Start of RECORDS TO PROCESS
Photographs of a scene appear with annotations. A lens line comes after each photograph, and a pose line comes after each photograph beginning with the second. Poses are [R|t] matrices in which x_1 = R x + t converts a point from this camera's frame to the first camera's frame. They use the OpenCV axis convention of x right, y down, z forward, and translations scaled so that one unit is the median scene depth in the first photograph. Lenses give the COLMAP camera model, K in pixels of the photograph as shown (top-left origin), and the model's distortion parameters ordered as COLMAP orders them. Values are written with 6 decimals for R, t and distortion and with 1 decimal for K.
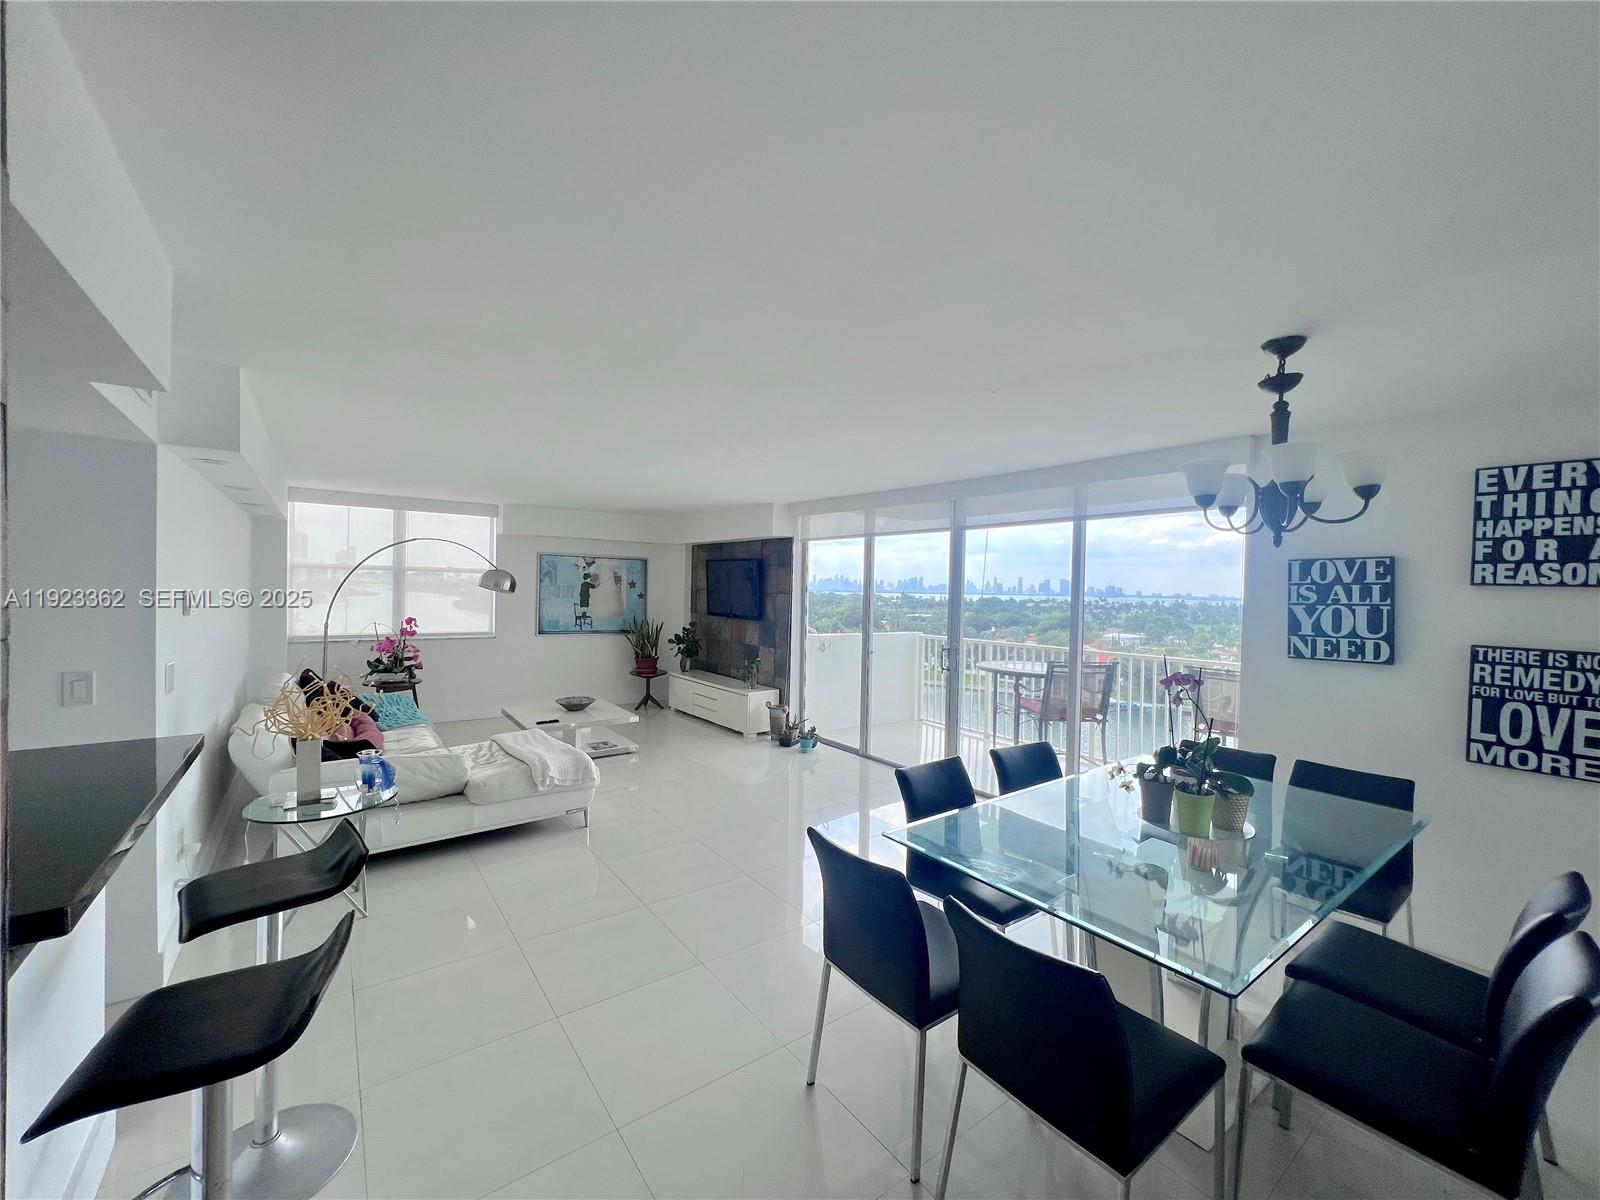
lens RADIAL K [[639.9, 0, 805.0], [0, 639.9, 600.4], [0, 0, 1]] dist [-0.003653, -0.000070]
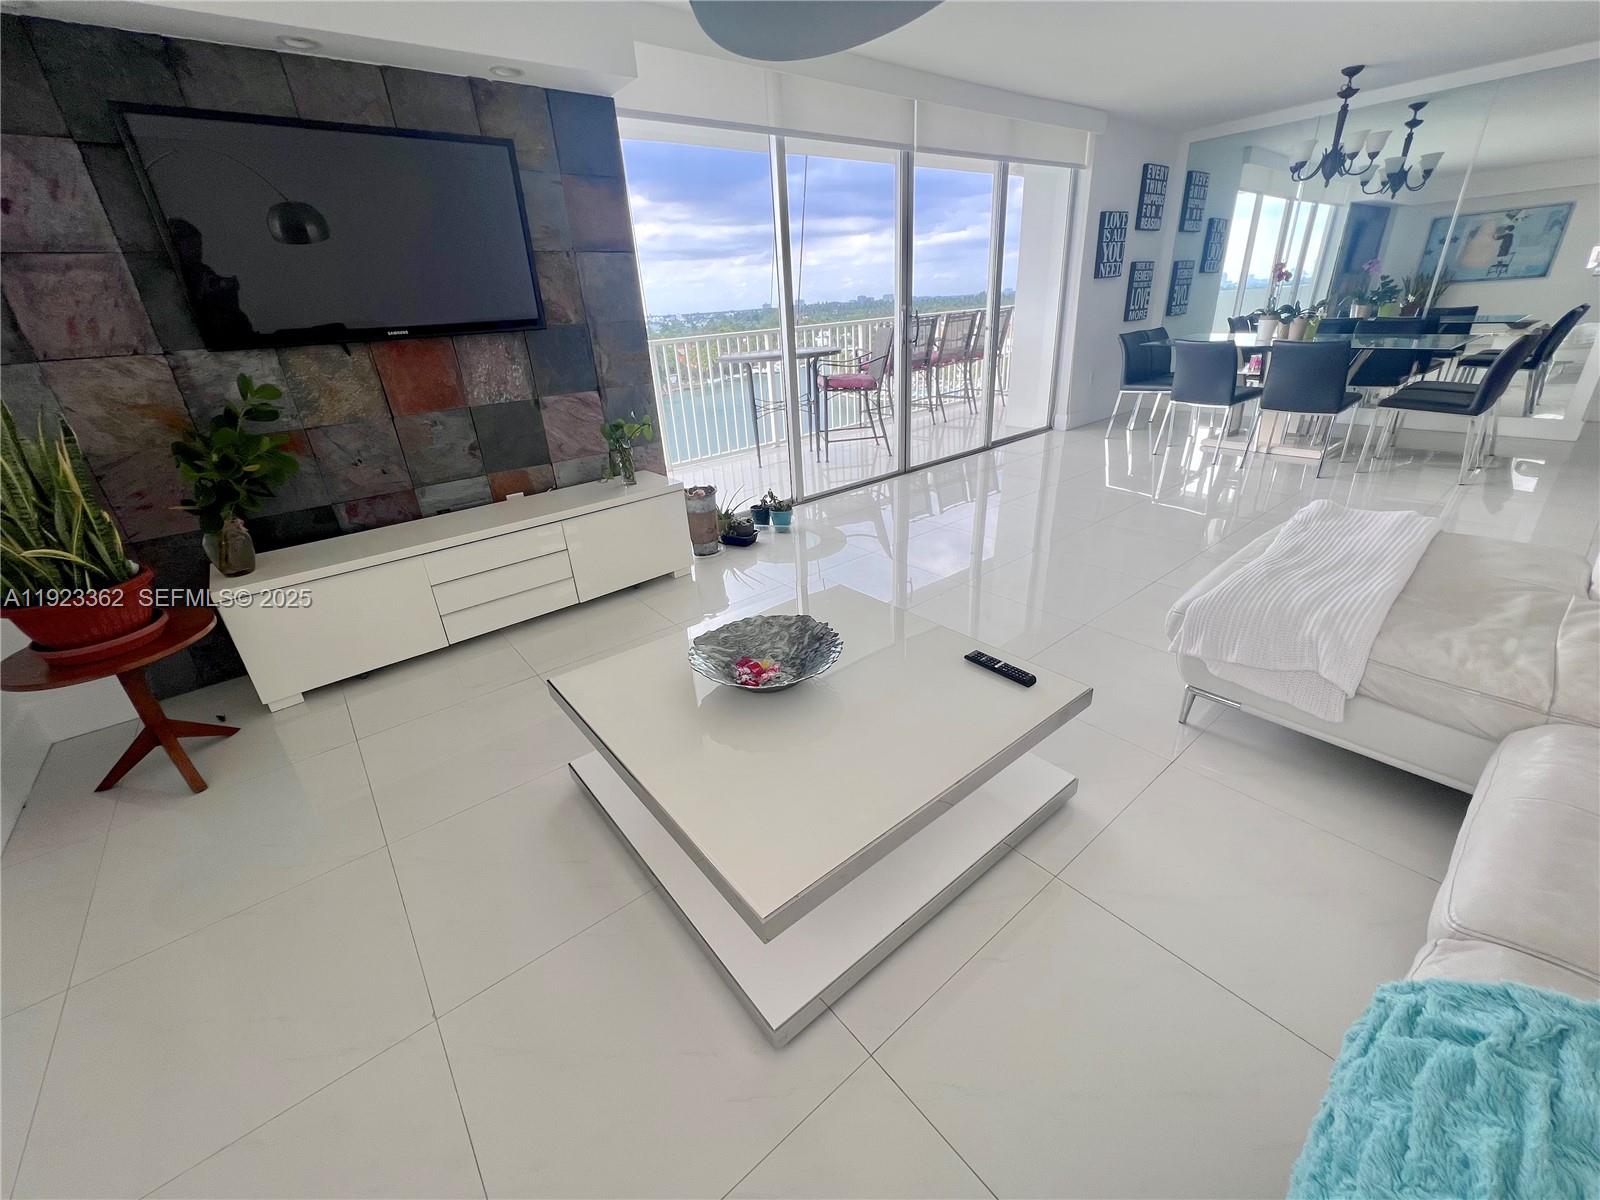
lens RADIAL K [[639.9, 0, 797.7], [0, 639.9, 593.8], [0, 0, 1]] dist [-0.003653, -0.000070]
pose [[-0.027518, -0.436418, 0.899323, -0.522488], [0.077326, 0.896039, 0.437190, 0.017778], [-0.996626, 0.081572, 0.009089, 0.877558]]
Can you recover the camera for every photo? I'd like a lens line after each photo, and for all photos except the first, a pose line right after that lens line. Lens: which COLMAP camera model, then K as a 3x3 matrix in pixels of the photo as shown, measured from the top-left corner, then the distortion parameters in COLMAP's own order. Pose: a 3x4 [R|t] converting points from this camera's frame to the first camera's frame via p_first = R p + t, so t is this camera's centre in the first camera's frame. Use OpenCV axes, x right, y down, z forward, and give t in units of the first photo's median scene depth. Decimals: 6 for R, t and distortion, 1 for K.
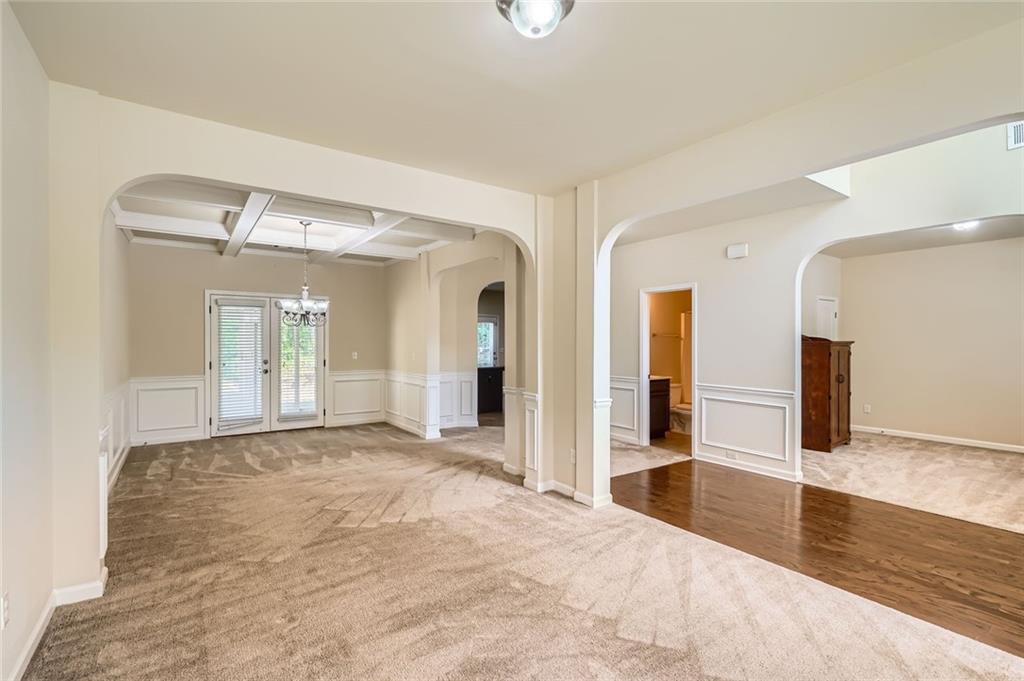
lens RADIAL K [[470.9, 0, 511.4], [0, 470.9, 339.5], [0, 0, 1]] dist [0.004421, 0.000315]
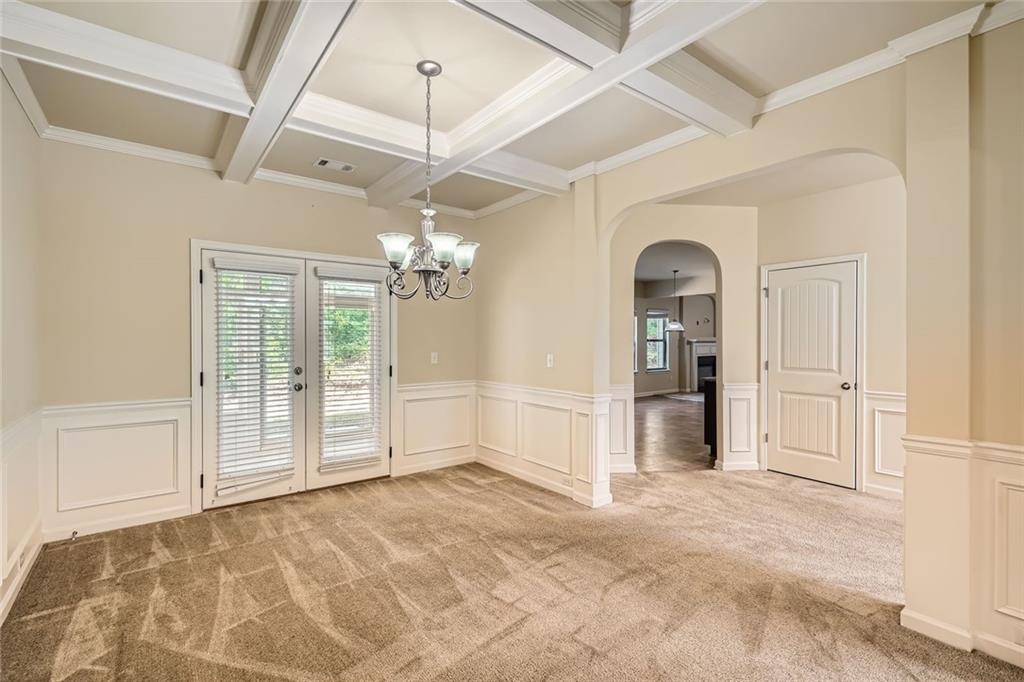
lens RADIAL K [[470.9, 0, 511.1], [0, 470.9, 335.0], [0, 0, 1]] dist [0.004421, 0.000315]
pose [[0.999157, -0.003461, 0.040903, -0.301814], [0.003485, 0.999994, -0.000511, 0.004961], [-0.040901, 0.000653, 0.999163, 0.439101]]
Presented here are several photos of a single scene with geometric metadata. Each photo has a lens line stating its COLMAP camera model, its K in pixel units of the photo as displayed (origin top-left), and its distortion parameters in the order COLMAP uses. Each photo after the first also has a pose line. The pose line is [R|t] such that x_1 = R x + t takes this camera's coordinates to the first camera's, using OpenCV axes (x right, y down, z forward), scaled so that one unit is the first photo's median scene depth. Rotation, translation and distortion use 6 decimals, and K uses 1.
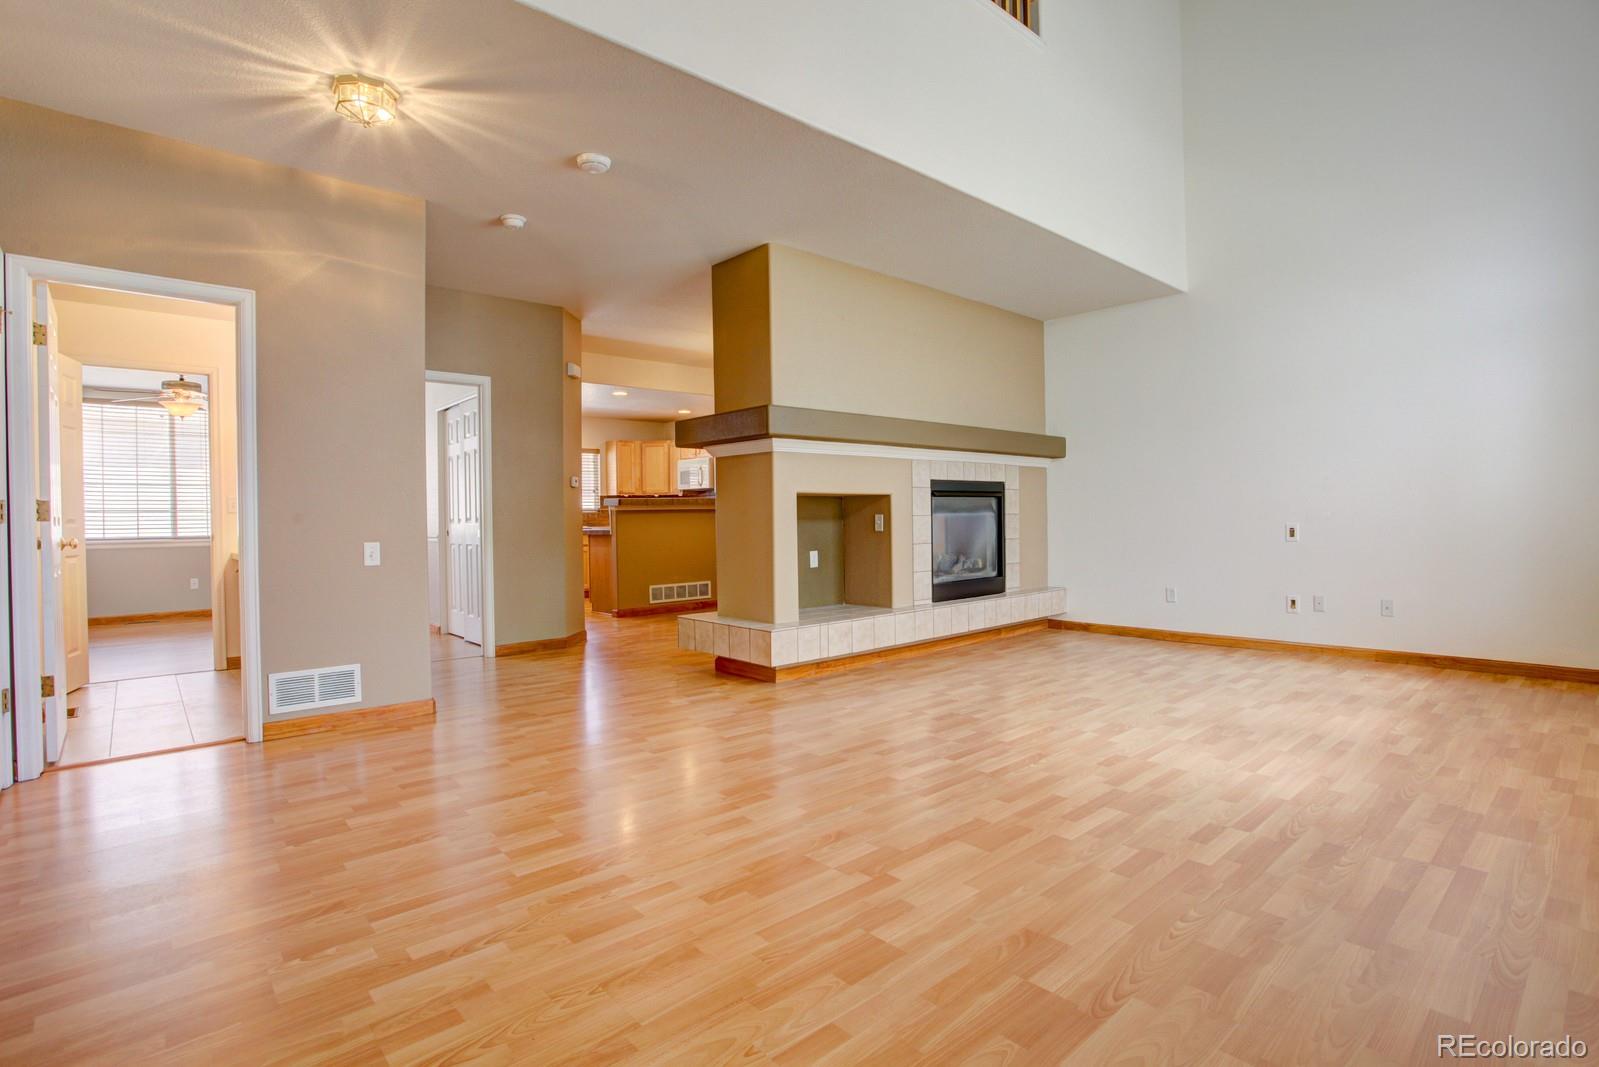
lens RADIAL K [[773.9, 0, 786.0], [0, 773.9, 525.0], [0, 0, 1]] dist [-0.006101, -0.000103]
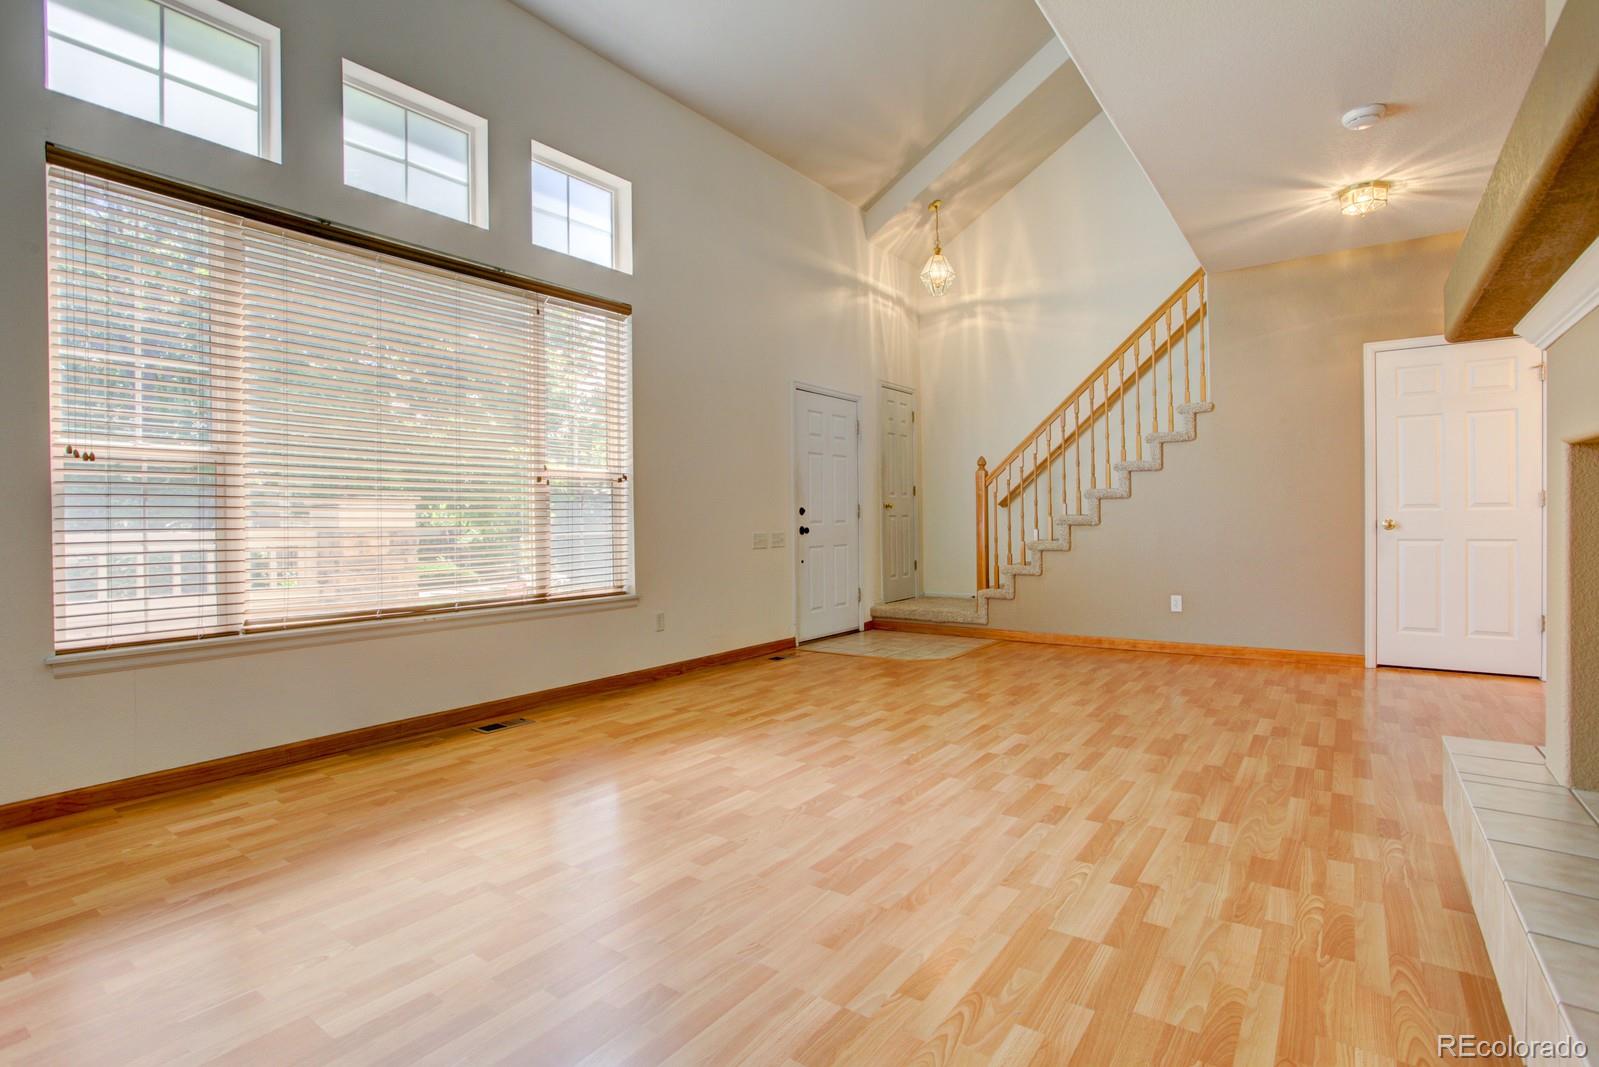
End of RECORDS TO PROCESS
PROMPT -> Copy every line of the records above word for word, leaving out the pictures.

TASK RESPONSE ->
Photographs of a scene appear with annotations. A lens line comes after each photograph, and a pose line comes after each photograph beginning with the second. Poses are [R|t] matrices in which x_1 = R x + t converts a point from this camera's frame to the first camera's frame. They use the OpenCV axis convention of x right, y down, z forward, and translations scaled so that one unit is the median scene depth in the first photograph. Lenses give the COLMAP camera model, K in pixels of the photograph as shown (top-left origin), and the model's distortion parameters ordered as COLMAP orders them. Values are written with 6 decimals for R, t and distortion and with 1 decimal for K.
lens RADIAL K [[639.9, 0, 805.0], [0, 639.9, 600.4], [0, 0, 1]] dist [-0.003653, -0.000070]
lens RADIAL K [[639.9, 0, 797.7], [0, 639.9, 593.8], [0, 0, 1]] dist [-0.003653, -0.000070]
pose [[-0.027518, -0.436418, 0.899323, -0.522488], [0.077326, 0.896039, 0.437190, 0.017778], [-0.996626, 0.081572, 0.009089, 0.877558]]
Can you recover the camera for every photo? I'd like a lens line after each photo, and for all photos except the first, a pose line right after that lens line. Lens: which COLMAP camera model, then K as a 3x3 matrix in pixels of the photo as shown, measured from the top-left corner, then the distortion parameters in COLMAP's own order. Pose: a 3x4 [R|t] converting points from this camera's frame to the first camera's frame via p_first = R p + t, so t is this camera's centre in the first camera's frame. Use OpenCV axes, x right, y down, z forward, and give t in units of the first photo's median scene depth. Decimals: 6 for R, t and distortion, 1 for K.
lens RADIAL K [[470.9, 0, 511.4], [0, 470.9, 339.5], [0, 0, 1]] dist [0.004421, 0.000315]
lens RADIAL K [[470.9, 0, 511.1], [0, 470.9, 335.0], [0, 0, 1]] dist [0.004421, 0.000315]
pose [[0.999157, -0.003461, 0.040903, -0.301814], [0.003485, 0.999994, -0.000511, 0.004961], [-0.040901, 0.000653, 0.999163, 0.439101]]
Presented here are several photos of a single scene with geometric metadata. Each photo has a lens line stating its COLMAP camera model, its K in pixel units of the photo as displayed (origin top-left), and its distortion parameters in the order COLMAP uses. Each photo after the first also has a pose line. The pose line is [R|t] such that x_1 = R x + t takes this camera's coordinates to the first camera's, using OpenCV axes (x right, y down, z forward), scaled so that one unit is the first photo's median scene depth. Rotation, translation and distortion use 6 decimals, and K uses 1.
lens RADIAL K [[773.9, 0, 786.0], [0, 773.9, 525.0], [0, 0, 1]] dist [-0.006101, -0.000103]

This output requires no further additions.